**Document segment**
..........

Monday, December 3, 2012

Negative GC observed in GC logs

Off late in our JEE Web application tests we observed Negative GC in the JBoss GC logs. After some reading we found that the clock of the Servers were not properly Synched up using Network  time Protocol. 

Possibly the time of the server had gone out of synch and NTP kicked in and corrected the time before GC finished. Note the values in the first column indicating the number of seconds from the JVM at which the GC ran. It also shows a similar trend. After 8175 seconds it shows 8137 seconds.

We are yet to validate if this server suffers from going out of synch by checking with the drift file generated.  Learnt that to enable drift file one an use this configuration driftfile /var/lib/ntp/ntp.drift in the ntp configuration file.



Thursday, November 22, 2012

Debugging a Communications Link failure issue for a long MySQL procedure

A long procedure executed from JBoss on MySQL instance fails every 2 hours in production environment. Find below the reason for the same.

There are three TCP related parameters in Linux OS which played role in this.

cat /proc/sys/net/ipv4/tcp_keepalive_time = 7200 seconds
cat /proc/sys/net/ipv4/tcp_keepalive_intvl = 75 seconds
cat /proc/sys/net/ipv4/tcp_keepalive_probes = 9

Description - The first two parameters are expressed in seconds, and the last is the pure number. This means that the keepalive routines wait for two hours (7200 secs) before sending the first keepalive probe, and then resend it every 75 seconds. If no ACK response is received for nine consecutive times, the connection is marked as broken.


Conclusion - We need to know default settings in our environment and of course the procedure requires tuning :)

Friday, November 9, 2012

MySQL Query Profiling

Profiling is enabled per session. When a session ends, its profiling information is lost.

mysql> SELECT @@profiling;
+-------------+
| @@profiling |
+-------------+
|           0 |
+-------------+
1 row in set (0.00 sec)

mysql> SET profiling = 1;
Query OK, 0 rows affected (0.00 sec)

..........

**Brief 1**
Convert the entries in the stretch from the line containing "brown line at" through the end of the entries into a Markdown table with the columns Row and Line. Give one numbered row per line, leaving out blank lines and the pictures.

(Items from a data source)
..........

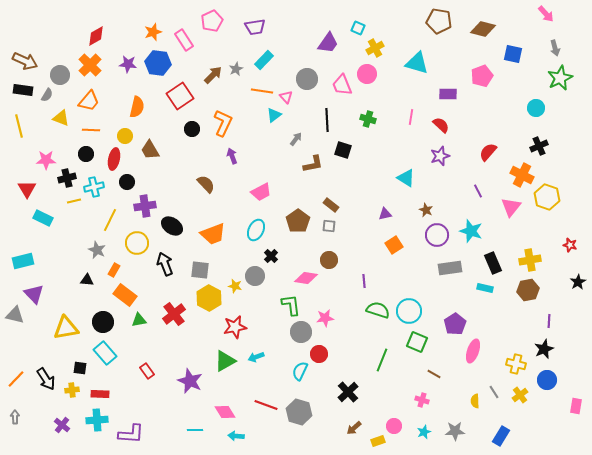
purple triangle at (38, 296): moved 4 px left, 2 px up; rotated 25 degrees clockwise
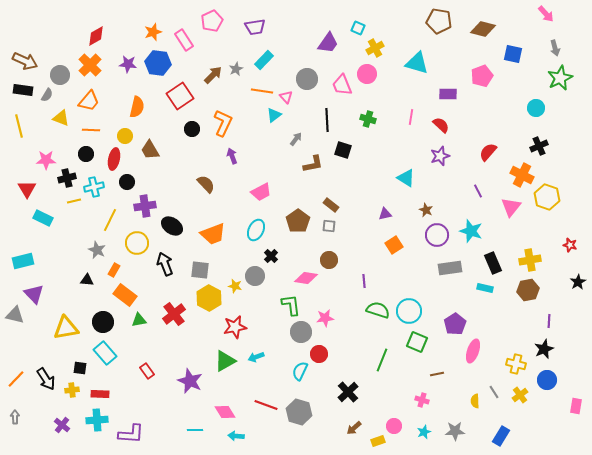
brown line at (434, 374): moved 3 px right; rotated 40 degrees counterclockwise
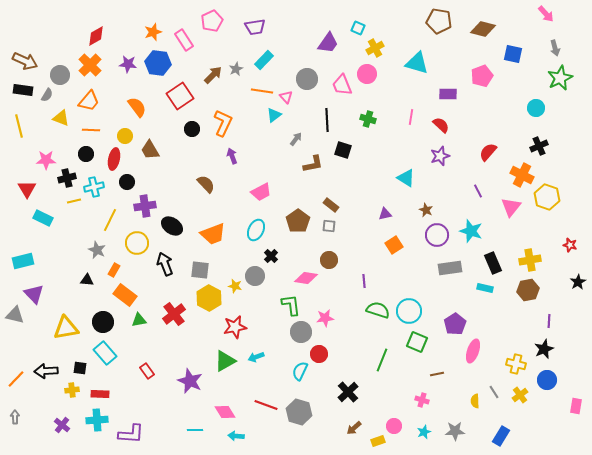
orange semicircle at (137, 107): rotated 50 degrees counterclockwise
black arrow at (46, 379): moved 8 px up; rotated 120 degrees clockwise
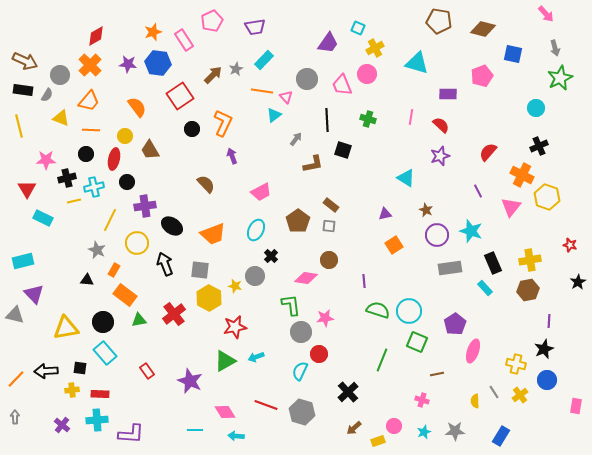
cyan rectangle at (485, 288): rotated 35 degrees clockwise
gray hexagon at (299, 412): moved 3 px right
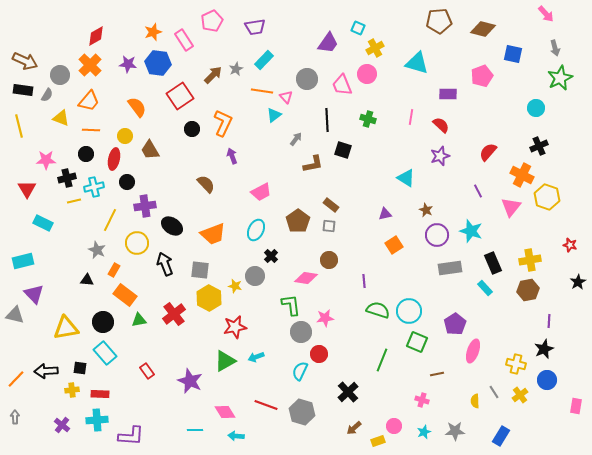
brown pentagon at (439, 21): rotated 15 degrees counterclockwise
cyan rectangle at (43, 218): moved 5 px down
purple L-shape at (131, 434): moved 2 px down
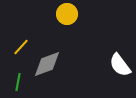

..........

**Brief 2**
Reproduce the stretch of the blog page from "Profiling is enabled" through "affected (0.00 sec)", switching every "session" to "connection".

**Problem solution 1**
| Row | Line |
|---|---|
| 1 | brown line at (434, 374): moved 3 px right; rotated 40 degrees counterclockwise |
| 2 | orange semicircle at (137, 107): rotated 50 degrees counterclockwise |
| 3 | black arrow at (46, 379): moved 8 px up; rotated 120 degrees clockwise |
| 4 | cyan rectangle at (485, 288): rotated 35 degrees clockwise |
| 5 | gray hexagon at (299, 412): moved 3 px right |
| 6 | brown pentagon at (439, 21): rotated 15 degrees counterclockwise |
| 7 | cyan rectangle at (43, 218): moved 5 px down |
| 8 | purple L-shape at (131, 434): moved 2 px down |

**Problem solution 2**
Profiling is enabled per connection. When a connection ends, its profiling information is lost.

mysql> SELECT @@profiling;
+-------------+
| @@profiling |
+-------------+
|           0 |
+-------------+
1 row in set (0.00 sec)

mysql> SET profiling = 1;
Query OK, 0 rows affected (0.00 sec)